And some recent Hall & Oates promotions are a blend of traditional music revenue streams and digital initiatives. "J-Stache" is an online cartoon financed by publisher Primary Wave that features Oates' famous mustache as his zeppelin-exploding superhero alter ego. "We wanted to accomplish two things: incorporate additional Hall & Oates music and give us the opportunity to let the public hear some of the undiscovered gems," Primary Wave chief marketing officer Adam Lowenberg says.
The cartoon premiered on FunnyOrDie.com, where it has received 37,000 viewers. "It created a cool buzz with a younger generation of fans," Oates says. "And it appealed to my insane side."
In addition, Lowenberg says Primary Wave aggressively reached out to music supervisors to get the duo's music placed in their programs. The publisher created a sampler that specifically centered on the beats and riffs of the pair's music-and in the same time frame as Hall's appearance on Stern's show and Wolfson's inbox exploded with Google Alerts, Lowenberg says "Private Eyes," "Kiss on My List" and "Maneater" were synched in a three-day period. "That's when we really first felt a true shift in perception," he says.
It's a tricky thing when an artist sees its fandom jump to the next generation: Johnny Cash's outlaw clout keeps him popular and Neil Diamond's stadium anthems cement his work in the public eye. But it's a fine line between Cash and Diamond and the here-today-on-an-ironic-T-shirt-then-gone-tomorrow stylings of Wayne Newton and Barry Manilow.
For Hall & Oates, all of these appearances keep them part of the public domain, and the knowing spirit of the undertakings makes them enduring and endearing. It's a strategy that others can try to replicate, but it takes a willingness to laugh at one's self, and adapt. "I'm a firm believer in the intergenerational interplay," Hall says. "In order for an artist to really achieve significance you have to go out of your own generation, and luckily I think I've pulled that off."

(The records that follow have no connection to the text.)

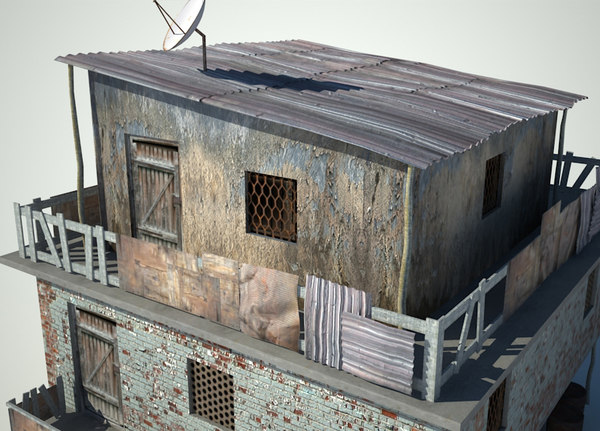
This screenshot has width=600, height=431. I want to click on wall, so click(299, 412).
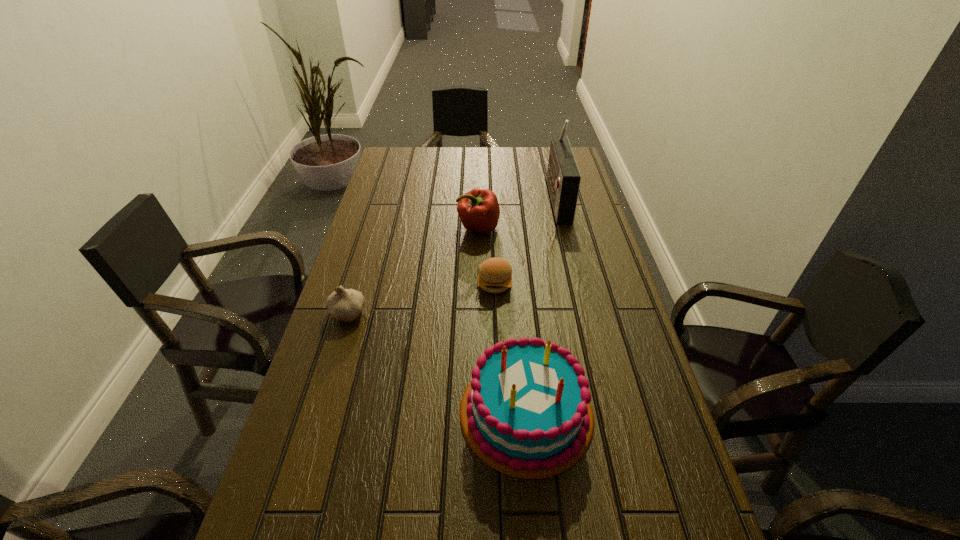
Locate an element on the screen. The height and width of the screenshot is (540, 960). empty space that is in between the fourth farthest object and the hamburger is located at coordinates (421, 299).

Locate an element on the screen. object that is the closest one to the tallest object is located at coordinates (478, 209).

Image resolution: width=960 pixels, height=540 pixels. In order to click on the second closest object to the rightmost object in this screenshot , I will do `click(495, 274)`.

At what (x,y) coordinates should I click in order to perform the action: click on vacant region that satisfies the following two spatial constraints: 1. on the front panel of the radio receiver; 2. on the front side of the birthday cake. Please return your answer as a coordinate pair (x, y). Looking at the image, I should click on (609, 412).

Locate an element on the screen. The width and height of the screenshot is (960, 540). vacant space that satisfies the following two spatial constraints: 1. on the front side of the fourth shortest object; 2. on the right side of the shortest object is located at coordinates (500, 412).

In an appearance that veered into the it's-so-uncool-it's-cool territory, late last year Hall & Oates went on QVC to sell their boxed set, "Do What You Want, Be What You Are: The Music of Daryl Hall and John Oates" (RCA/Legacy).
QVC may conjure visions of late-night, drug-fueled purchases of vacuum cleaners, but Wolfson cautions people not to mock. "The boxed set sold 5,000 copies the first hour," he says. In total, the $50 set has sold 15,000 copies, according to Nielsen SoundScan, peaking at No. 89 on the Billboard 200.
The release was a significant undertaking for Hall & Oates, who curated the selections on the four-disc set and contributed extensively to the 60-page booklet that accompanies the discs. "There's a lot of overlooked songs that were very significant in our growth," Hall says. "And I wanted to make sure those songs were very much in evidence so people could listen and see how it all happened for these two guys from Philadelphia with backgrounds in soul."
CHANGE OF SEASON
While Hall & Oates march on-the duo is planning to tour this summer on a few select dates, after a 15-show trek last year that grossed $1.5 million, according to Billboard Boxscore-both artists are also pursuing new endeavors individually. "We're going in sort of new directions, but not losing the old direction," Hall says. "I'm basically running two careers here, and that's rough. But it's a labor of love."
Hall returned to the studio last week to begin work on a solo album for Verve, and Oates is putting together a songwriter's festival in Aspen, Colo., where he now lives. "I'm at the point in my life and my career where I can do exactly what I want," Oates says. "And that's all any creative person wants to do."
Primary Wave's Lowenberg says the publisher is in the midst of a three- to five-year plan to market Hall & Oates' music, including a push for placements on lesser-known songs like "When the Morning Comes" and "Uncanny." With the industry behind them-and as long as the hipsters stay true-expect the Hall & Oates revival to continue.
"It's kind of like my mother's brisket," Wolfson says. "She's in her 70s, she's an old Jewish lady-for whatever reason her brisket tastes better than any brisket I've ever had, just because I've been eating it since the '70s. It's comfort food. To my generation, Hall & Oates is comfort food."